Exercise data »
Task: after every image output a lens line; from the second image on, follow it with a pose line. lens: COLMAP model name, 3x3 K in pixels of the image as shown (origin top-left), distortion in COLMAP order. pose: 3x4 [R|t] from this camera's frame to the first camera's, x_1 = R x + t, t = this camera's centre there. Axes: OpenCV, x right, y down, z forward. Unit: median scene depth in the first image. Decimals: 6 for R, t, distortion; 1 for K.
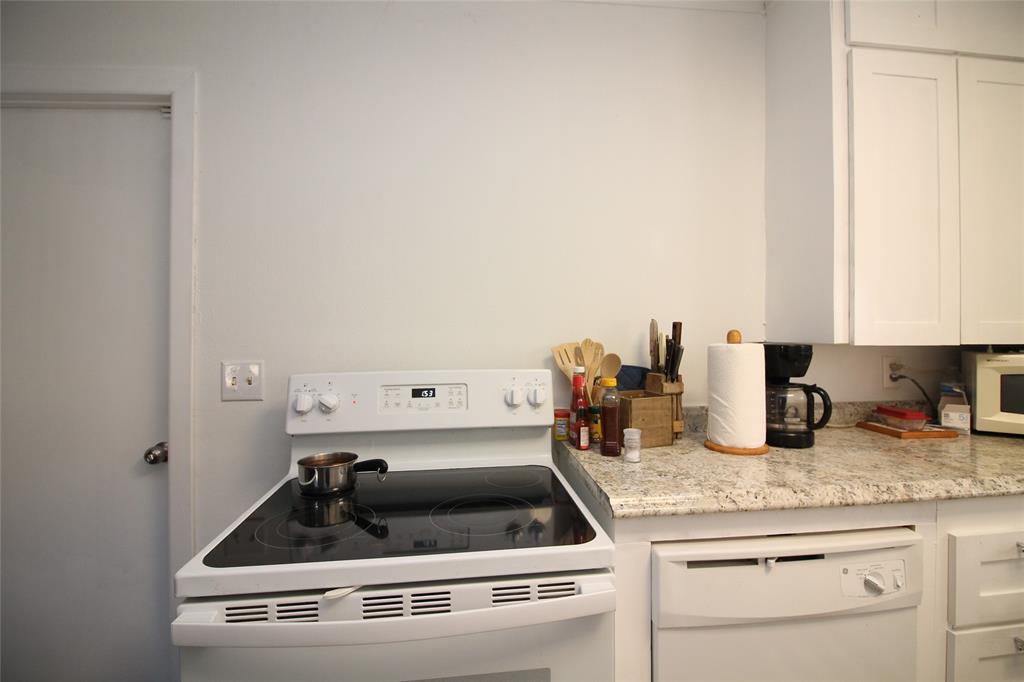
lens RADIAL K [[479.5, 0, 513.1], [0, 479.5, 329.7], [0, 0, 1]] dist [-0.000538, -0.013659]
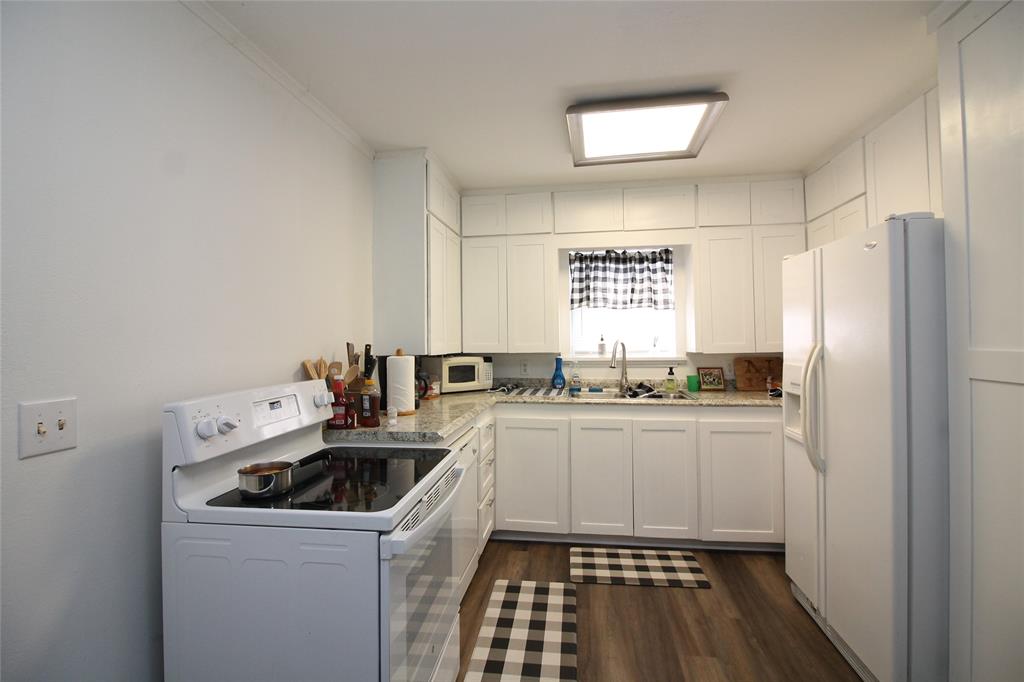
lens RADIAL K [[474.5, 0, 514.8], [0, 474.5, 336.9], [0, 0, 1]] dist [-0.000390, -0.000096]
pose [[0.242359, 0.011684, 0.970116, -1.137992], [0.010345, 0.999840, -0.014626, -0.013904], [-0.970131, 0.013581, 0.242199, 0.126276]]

What is expected » Convert the material above into a numbered list, skipping any blank lines and leaving out the pictures.

Solution to this task »
1. Task: after every image output a lens line; from the second image on, follow it with a pose line. lens: COLMAP model name, 3x3 K in pixels of the image as shown (origin top-left), distortion in COLMAP order. pose: 3x4 [R|t] from this camera's frame to the first camera's, x_1 = R x + t, t = this camera's centre there. Axes: OpenCV, x right, y down, z forward. Unit: median scene depth in the first image. Decimals: 6 for R, t, distortion; 1 for K.
2. lens RADIAL K [[479.5, 0, 513.1], [0, 479.5, 329.7], [0, 0, 1]] dist [-0.000538, -0.013659]
3. lens RADIAL K [[474.5, 0, 514.8], [0, 474.5, 336.9], [0, 0, 1]] dist [-0.000390, -0.000096]
4. pose [[0.242359, 0.011684, 0.970116, -1.137992], [0.010345, 0.999840, -0.014626, -0.013904], [-0.970131, 0.013581, 0.242199, 0.126276]]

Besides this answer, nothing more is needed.